[Stored records]
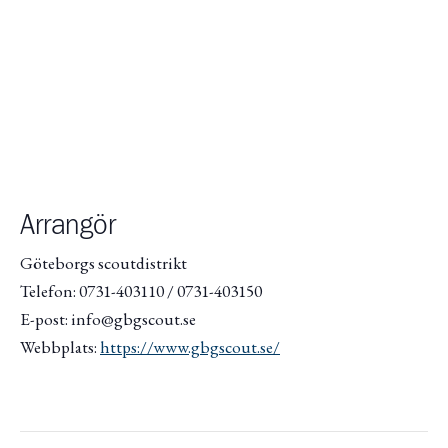
Arrangör
Göteborgs scoutdistrikt
Telefon: 0731-403110 / 0731-403150
E-post: info@gbgscout.se
Webbplats:
https://www.gbgscout.se/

**Brief:**
Copy out every line in the entries above that holds "gbgscout".

**Exercise response:**
E-post: info@gbgscout.se
https://www.gbgscout.se/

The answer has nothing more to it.